I have studied for a while the Goulden-Jackson method and I find it kind of bully.

Imagine there is a soup S and here comes a guy throwing a potato 101 in the soup. "Fellows, there is at least one potato in the soup !" says, then he throws another potato in the soup. "Fellows, there are at least two potatoes in the soup" ! Then he applies the inclusion-exclusion principle $N(t)= E(t+1)$ and he gets the exact potatoes amount there were in the soup.

The generating functions for the language of the above automaton is given by solving.

$S = 2xS+C+1$

$C = x^3tS + x^2tC $

Here, the power of $x$ counts the length of a word and the power of $t$ the number of added 101's

The "at least" generating function is

$N(x,t) = S(x,t) = {1-tx^2 \over 1-2x-x^2t+x^3t} $

The "exact" generating function is

$E(x,t) = N(x,t-1)= {1+x^2-tx^2 \over 1-2x+ x^2 -x^3 -x^2t - x^3t} $

Answer 5

For the problem of zero ocurrences of $q$ ones I get the following PGFs:$$\begin{align} g_1 = & -2\, \left( -2+z \right) ^{-1} \\ g_2 = & -2\,{\frac {-2-z}{4-2\,z-{z}^{2}}} \\ g_3 = & -2\,{\frac {-4-2\,z-{z}^{2}}{8-4\,z-2\,{z}^{2}-{z}^{3}}} \\ g_4 = & -2\,{\frac {-8-4\,z-2\,{z}^{2}-{z}^{3}}{16-8\,z-4\,{z}^{2}-2\,{z}^{3}-{z}^{4}}} \\ g_5 = & -2\,{\frac {-16-8\,z-4\,{z}^{2}-2\,{z}^{3}-{z}^{4}}{32-16\,z-8\,{z}^{2}-4\,{z}^{3}- 2\,{z}^{4}-{z}^{5}}}\end{align}.$$

The Maple code for this goes as follows:

ones :=
proc(n)
        local sol, states, s;

        sol := eqsys([seq(1, k=1..n)]);

        states := convert(indets(sol) minus {u, z}, list);

        s := `+`(seq(states[k], k=1..nops(states)));
        factor(subs(sol, s));
end;

These value for $q=1$ is ${2}^{-n}$, which is obviously correct. Multiply by $2^n$ to compensate for the PGF and get $1$, and there is indeed just one string that does not contain the word $1$, which is a string of zeroes.

Answer 6

After working through some of the material from Jair it became obvious to me that nothing is gained by those probability generating functions, it just clutters up the output with predictable coefficients, so one should definitely use ordinary generating functions instead.

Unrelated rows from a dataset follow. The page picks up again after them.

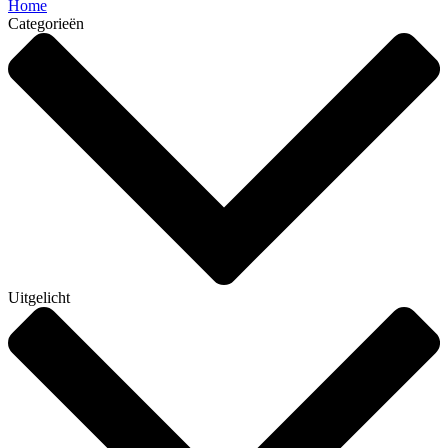
Home
Categorieën
Uitgelicht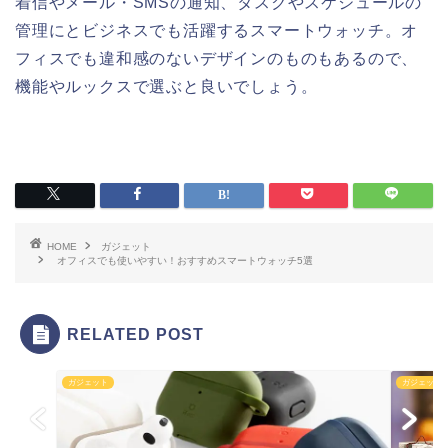
着信やメール・SMSの通知、タスクやスケジュールの
管理にとビジネスでも活躍するスマートウォッチ。オ
フィスでも違和感のないデザインのものもあるので、
機能やルックスで選ぶと良いでしょう。
HOME
ガジェット
オフィスでも使いやすい！おすすめスマートウォッチ5選
RELATED POST
ガジェット
ガジェット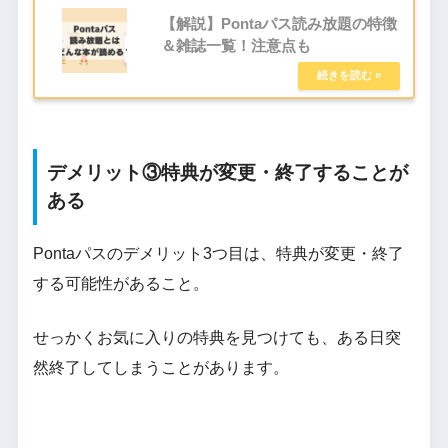
【解説】Pontaパス読み放題の特徴
＆雑誌一覧！注意点も
デメリット③特典が変更・終了することが
ある
Pontaパスのデメリット3つ目は、特典が変更・終了
する可能性があること。
せっかくお気に入りの特典を見つけても、ある日突
然終了してしまうことがあります。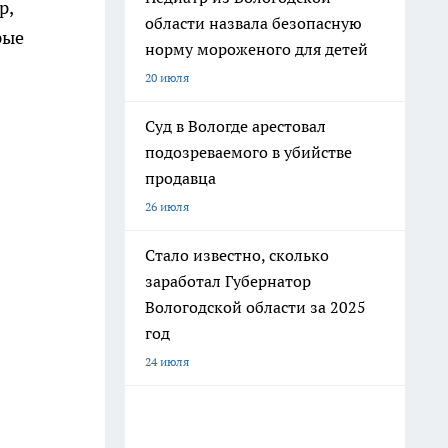
р,
области назвала безопасную
рые
норму мороженого для детей
20 июля
Суд в Вологде арестовал
подозреваемого в убийстве
продавца
26 июля
Стало известно, сколько
заработал Губернатор
Вологодской области за 2025
год
24 июля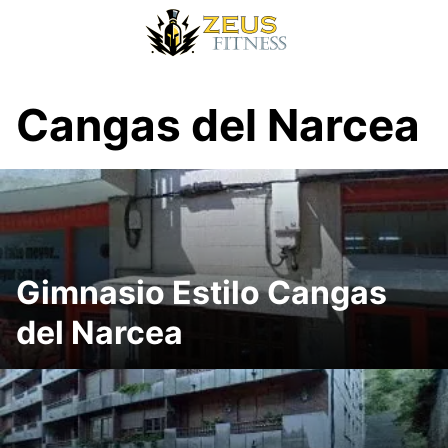
Cangas del Narcea
Gimnasio Estilo Cangas
del Narcea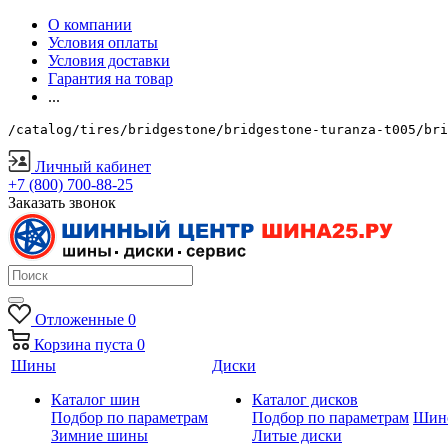
О компании
Условия оплаты
Условия доставки
Гарантия на товар
...
/catalog/tires/bridgestone/bridgestone-turanza-t005/bri
Личный кабинет
+7 (800) 700-88-25
Заказать звонок
Отложенные
0
Корзина
пуста
0
Шины
Диски
Каталог шин
Каталог дисков
Подбор по параметрам
Подбор по параметрам
Шин
Зимние шины
Литые диски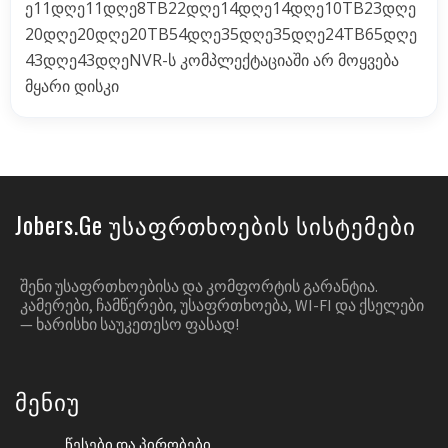
ე11დღე11დღე8TB22დღე14დღე14დღე10TB23დღე
20დღე20დღე20TB54დღე35დღე35დღე24TB65დღე
43დღე43დღეNVR-ს კომპლექტაციაში არ მოყვება
მყარი დისკი
Jobers.ge Უსაფრთხოების Სისტემები
ᲨᲔᲜᲘ ᲣᲡᲐᲤᲠᲗᲮᲝᲔᲑᲘᲡᲐ ᲓᲐ ᲙᲝᲛᲤᲝᲠᲢᲘᲡ ᲒᲐᲠᲐᲜᲢᲘᲐ.
ᲙᲐᲛᲔᲠᲔᲑᲘ, ᲩᲐᲛᲬᲔᲠᲔᲑᲘ, ᲣᲡᲐᲤᲠᲗᲮᲝᲔᲑᲐ, WI-FI ᲓᲐ ᲥᲡᲔᲚᲔᲑᲘ
— ᲮᲐᲠᲘᲡᲮᲘ ᲡᲐᲣᲙᲔᲗᲔᲡᲝ ᲤᲐᲡᲐᲓ!
Მენიუ
Წესები Და Პირობები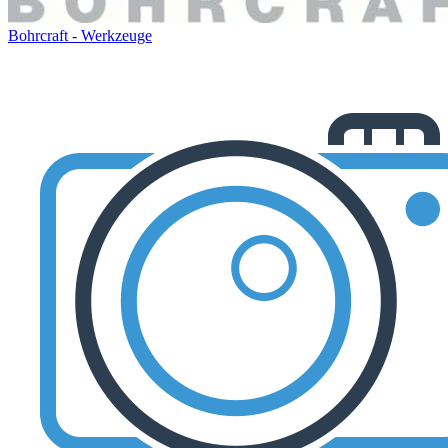
Bohrcraft - Werkzeuge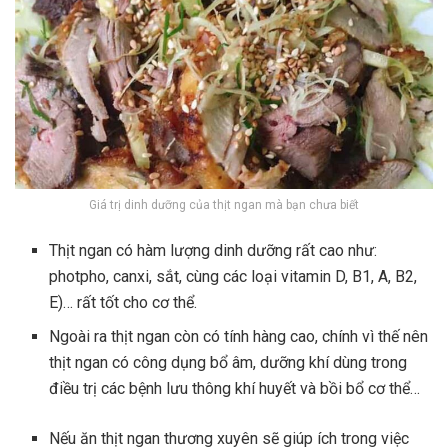
Giá trị dinh dưỡng của thịt ngan mà bạn chưa biết
Thịt ngan có hàm lượng dinh dưỡng rất cao như:
photpho, canxi, sắt, cùng các loại vitamin D, B1, A, B2,
E)… rất tốt cho cơ thể.
Ngoài ra thịt ngan còn có tính hàng cao, chính vì thế nên
thịt ngan có công dụng bổ âm, dưỡng khí dùng trong
điều trị các bệnh lưu thông khí huyết và bồi bổ cơ thể…
Nếu ăn thịt ngan thương xuyên sẽ giúp ích trong việc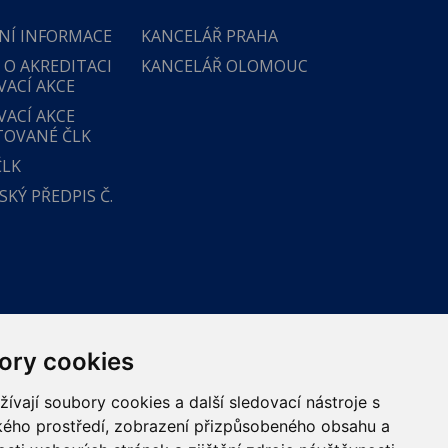
NÍ INFORMACE
KANCELÁŘ PRAHA
 O AKREDITACI
KANCELÁŘ OLOMOUC
VACÍ AKCE
VACÍ AKCE
TOVANÉ ČLK
ČLK
KÝ PŘEDPIS Č.
ory cookies
vají soubory cookies a další sledovací nástroje s
ského prostředí, zobrazení přizpůsobeného obsahu a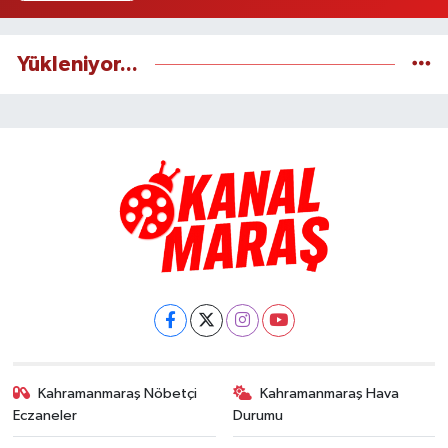
Yükleniyor...
Kahramanmaraş Nöbetçi
Kahramanmaraş Hava
Eczaneler
Durumu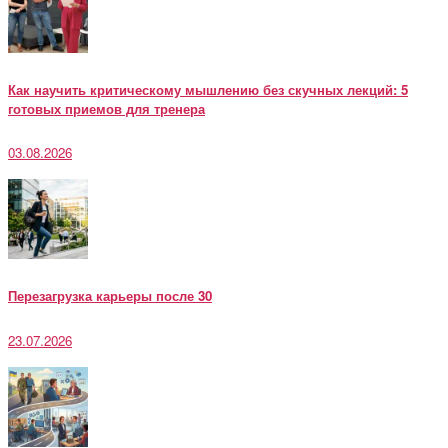
Как научить критическому мышлению без скучных лекций: 5
готовых приемов для тренера
03.08.2026
Перезагрузка карьеры после 30
23.07.2026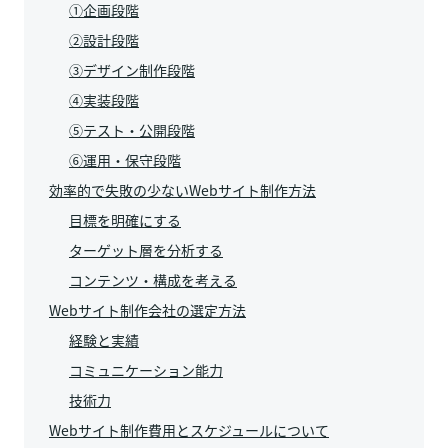
①企画段階
②設計段階
③デザイン制作段階
④実装段階
⑤テスト・公開段階
⑥運用・保守段階
効率的で失敗の少ないWebサイト制作方法
目標を明確にする
ターゲット層を分析する
コンテンツ・構成を考える
Webサイト制作会社の選定方法
経験と実績
コミュニケーション能力
技術力
Webサイト制作費用とスケジュールについて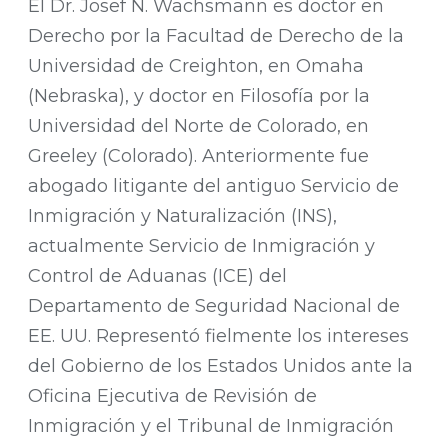
El Dr. Josef N. Wachsmann es doctor en
Derecho por la Facultad de Derecho de la
Universidad de Creighton, en Omaha
(Nebraska), y doctor en Filosofía por la
Universidad del Norte de Colorado, en
Greeley (Colorado). Anteriormente fue
abogado litigante del antiguo Servicio de
Inmigración y Naturalización (INS),
actualmente Servicio de Inmigración y
Control de Aduanas (ICE) del
Departamento de Seguridad Nacional de
EE. UU. Representó fielmente los intereses
del Gobierno de los Estados Unidos ante la
Oficina Ejecutiva de Revisión de
Inmigración y el Tribunal de Inmigración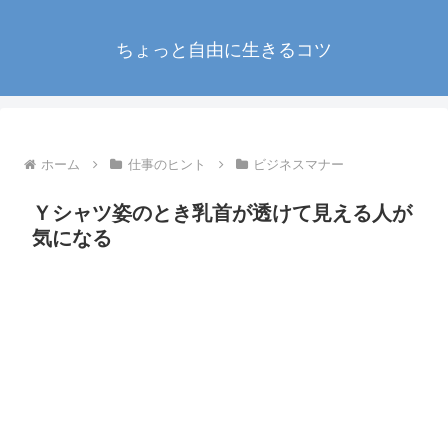
ちょっと自由に生きるコツ
ホーム
仕事のヒント
ビジネスマナー
Ｙシャツ姿のとき乳首が透けて見える人が
気になる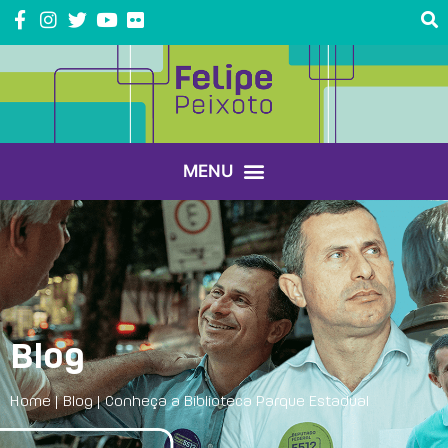
Blog
Home
|
Blog
|
Conheça a Biblioteca Parque Estadual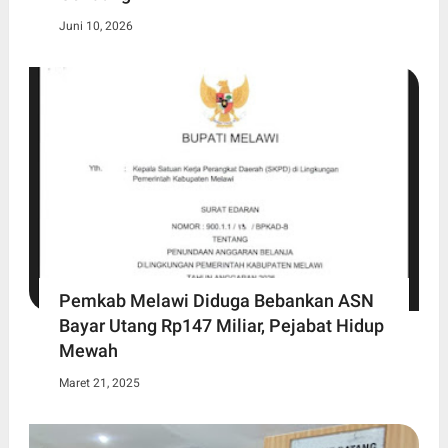
Juni 10, 2026
Pemkab Melawi Diduga Bebankan ASN
Bayar Utang Rp147 Miliar, Pejabat Hidup
Mewah
Maret 21, 2025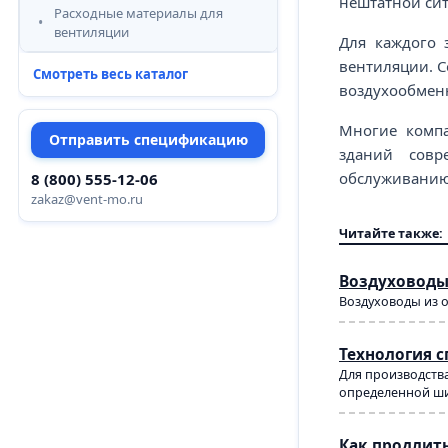
нештатной сит
Расходные материалы для
вентиляции
Для каждого 
вентиляции. 
Смотреть весь каталог
воздухообменн
Многие компа
Отправить спецификацию
зданий совр
обслуживанию.
8 (800) 555-12-06
zakaz@vent-mo.ru
Читайте также:
Воздуховоды
Воздуховоды из 
Технология 
Для производства
определенной ши
Как продлит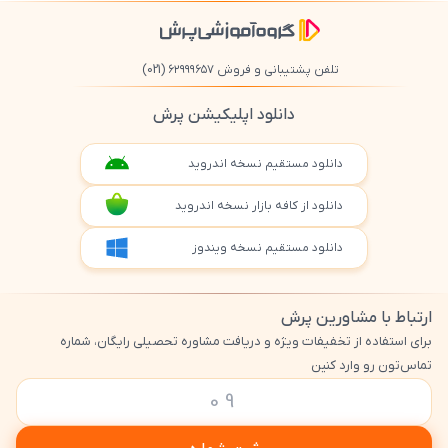
تلفن پشتیبانی و فروش ۶۲۹۹۹۶۵۷
(021)
دانلود اپلیکیشن پرش
دانلود مستقیم نسخه اندروید
دانلود از کافه بازار نسخه اندروید
دانلود مستقیم نسخه ویندوز
ارتباط با مشاورین پرش
برای استفاده از تخفیفات ویژه و دریافت مشاوره تحصیلی رایگان، شماره
تماس‌تون رو وارد کنین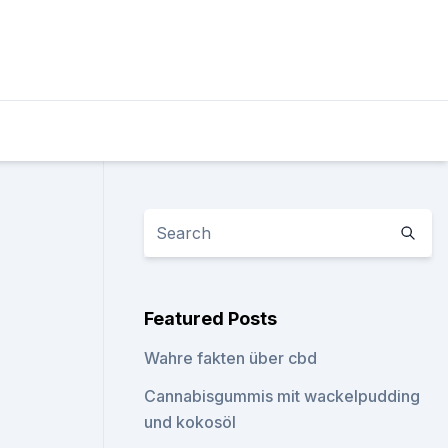
Featured Posts
Wahre fakten über cbd
Cannabisgummis mit wackelpudding
und kokosöl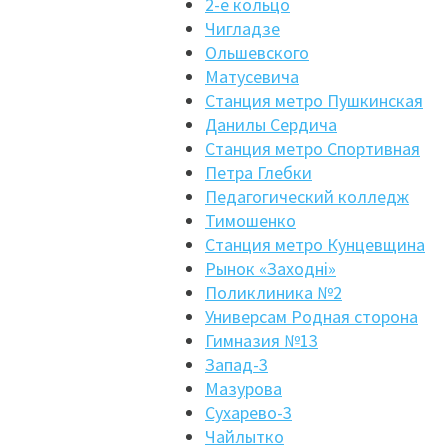
2-е кольцо
Чигладзе
Ольшевского
Матусевича
Станция метро Пушкинская
Данилы Сердича
Станция метро Спортивная
Петра Глебки
Педагогический колледж
Тимошенко
Станция метро Кунцевщина
Рынок «Заходнi»
Поликлиника №2
Универсам Родная сторона
Гимназия №13
Запад-3
Мазурова
Сухарево-3
Чайлытко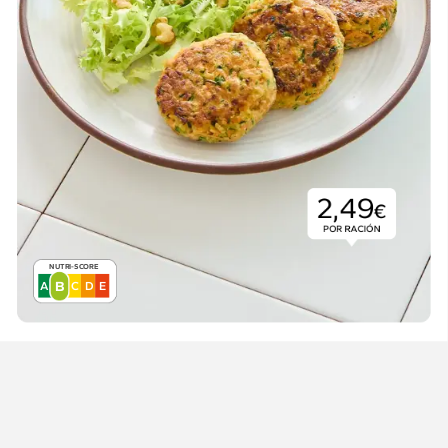
2,49
€
POR
RACIÓN
NUTRI-SCORE
B
A
B
E
C
D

The following DIFF shows how to edit the Maple code to switch from PGFs to OGFs.

63c63
<                eqs_tbl[eq[1]] + 1/2*u*z*eq[2];
---
>                eqs_tbl[eq[1]] + u*z*eq[2];
66c66
<                eqs_tbl[eq[1]] + 1/2*z*eq[2];
---
>                eqs_tbl[eq[1]] + z*eq[2];

With these new settings the challenge function for $10101$ becomes $$ g(z,u) = -{\frac {{z}^{2}u-1-{z}^{2}+{z}^{4}u-{z}^{4}}{1-{z}^{2}u-2\,z+2\,{z}^{3}u-2\,{z}^{3}+{z}^{2}-{z}^{4}u+{z}^{4}-{z}^{5}+{z}^{5}u}}.$$

The challenge for $101010$ becomes $$ g(z,u) = {\frac {{z}^{2}u-1-{z}^{2}+{z}^{4}u-{z}^{4}}{2\,{z}^{5}-1+{z}^{2}u+2\,z-2\,{z}^{3}u+2\,{z}^{3}-2\,{z}^{5}u-{z}^{6}-{z}^{2}+{z}^{4}u-{z}^{4}+{z}^{6}u}}.$$